My goal is to learn that if color is to be exquisite, it needs to be controlled.

11 comments:

Double "D" said...

HI B!!!!!!!!!!!!!!!!!!!

I love the painting very much. I'm still puzzling over the color. It's probably just me but it still seems to be very warm. The finished value study is right on and appears to be a value darker in the sky. I don't know B, it's probably perfect and I like it so I guess it doesn't matter if it's warm or cool.

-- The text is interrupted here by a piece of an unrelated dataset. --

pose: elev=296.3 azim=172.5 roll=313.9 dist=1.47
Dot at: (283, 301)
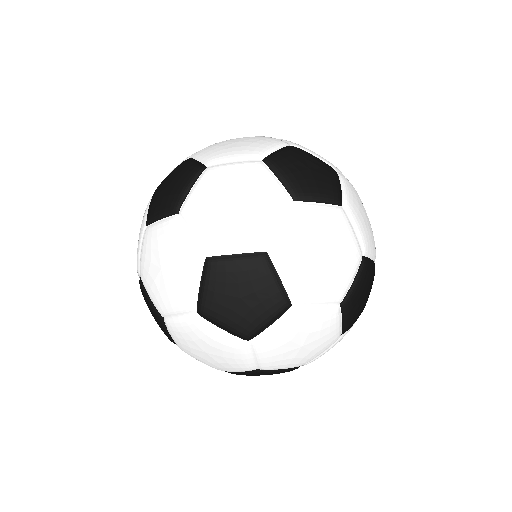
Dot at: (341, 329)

Well that was a garbled meanless paragraph.
pb

Lynne E. Windsor said...

Loriann, I can't help it, but I just love the black and whites! I did a whole series (will probably do more) of paintings, using just burnt sienna to lay out the image on a slightly stained panel. Then I left it to dry and glazed with transparent brown oxide, wiped out the light areas, left it to dry, added ultramarine blue deep, with a touch of b. sienna and transparent b. oxide, for more darks.. left it to dry... and on and on and they had this wonderful sepia, old photograph quality... sold all of them... hmmmm? why don't I do more!!! Thanks again for the interview. Going to post it now.

SamArtDog said...

I agree that Marc Hanson's nocturnal adventures have been remarkable. I expect yours will be as well.

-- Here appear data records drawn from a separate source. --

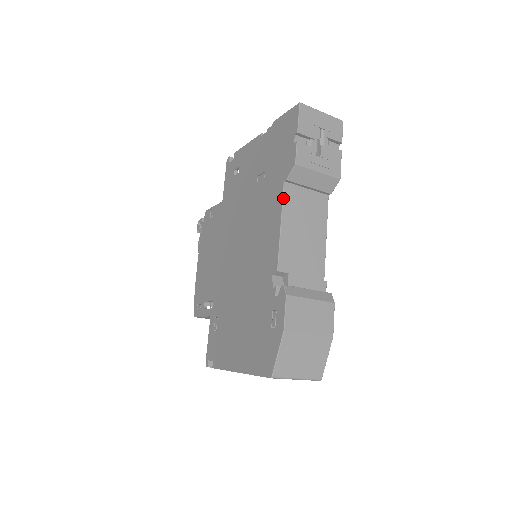
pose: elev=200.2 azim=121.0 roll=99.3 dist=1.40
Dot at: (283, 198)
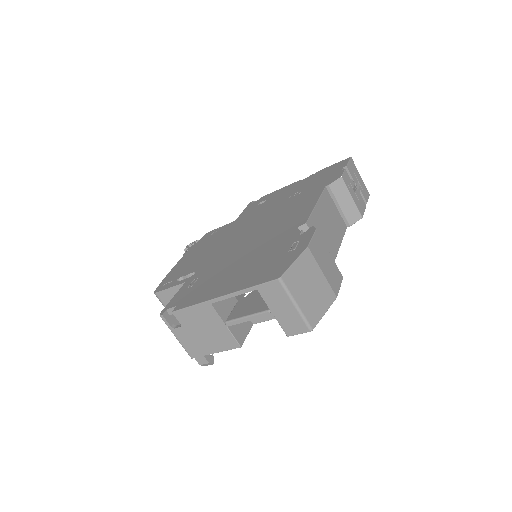
Dot at: (322, 193)
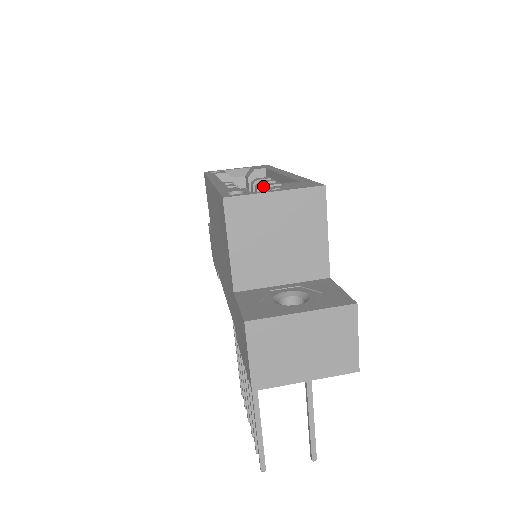
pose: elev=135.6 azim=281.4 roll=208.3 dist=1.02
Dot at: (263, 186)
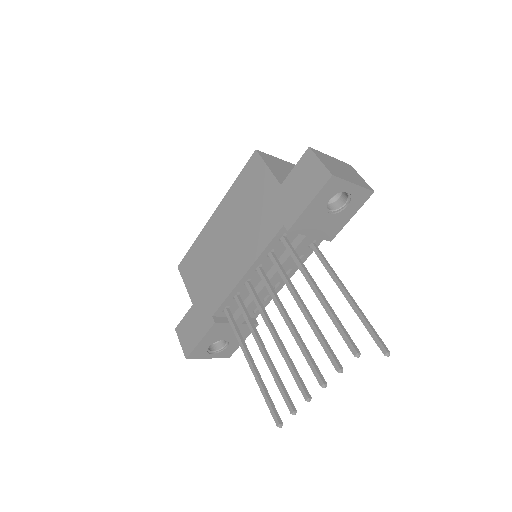
Dot at: occluded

I'm drawn to the exquisite color in this first one. No surprise. Btw, I keep going back to your ugly duckling. She gets prettier every time I see it.

loriann said...

You are right on PB, It is warm...even though the light is cool I could only make it cool to a point. I purposely allowed burnt sienna with its many cool glazes to show. I experimented with using only cool glazes on top of a warm underpainting. Success? No, but i am always learning and wondering.

loriann said...

Hi Lynne, That's a great idea... I will experiment with that. as for the interview, it was my pleasure. Hope you are enjoying being back in the UK. Someday i will come visit you:-)

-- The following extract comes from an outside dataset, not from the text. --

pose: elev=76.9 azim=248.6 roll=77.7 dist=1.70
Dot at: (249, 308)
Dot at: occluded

Hi Sam, We are in agreement about Marc's nocturnes. I am happy do hear that you enjoy the duckling. If we look at her enough will she be a swan?

Caroline Bray Art said...

I love this nocture - I think your painting style suits the subject really well. The delicacy and softness work much better than a heavier application of oil paint, for example, or indeed alla prima oil painting. Not that I don't like Marc's works, I've been following them closely and thoroughly enjoying them. I just really appreciate the marriage of style and subject here, and the mood and mystery it creates. Well done, no ugly ducklings here...

loriann said...

Wow, thanks Caroline! I really appreciate your comment...believe me, it came at a good time! The softer application that glazing can make is completely different from alla prima application, which is the way I used to paint.( I really admire many alla prima painters, it's just I didn't like the way MY work looked.) You noticing that one thing makes me feel that maybe, just maybe one thing is working...a little.

Nika said...

ooh, I like the direction it's taken. Transparent, soft and soulful, very interesting. It just needs a little more push and pull here and there, but I feel you're very close.
I don't know about ugly ducklings, you've got to love them all. Sometimes when you're in between stages, the finished product doesn't look like you want it to, neither here nor there. But that's precisely because you're learning from it. That's actually a sign that you're not going back to a bag of tricks you already know how to use. I admire what you're doing, don't stop!

Caroline Bray Art said...

It IS working. Trust me...you probably just can't see it that clearly because you're too involved and working on these pieces everyday. If you take a step back, you'll see...I think you're onto something :)

loriann said...

Hi Nika,
No bag o' tricks here...always wondering, half lost, exploring. But that's the part I like, believe it or not. When it works I am amazed, when it doesn't I try not to get too bummed.

loriann said...

Wow thanks Caroline. I appreciate your words of support! (and your opinion!)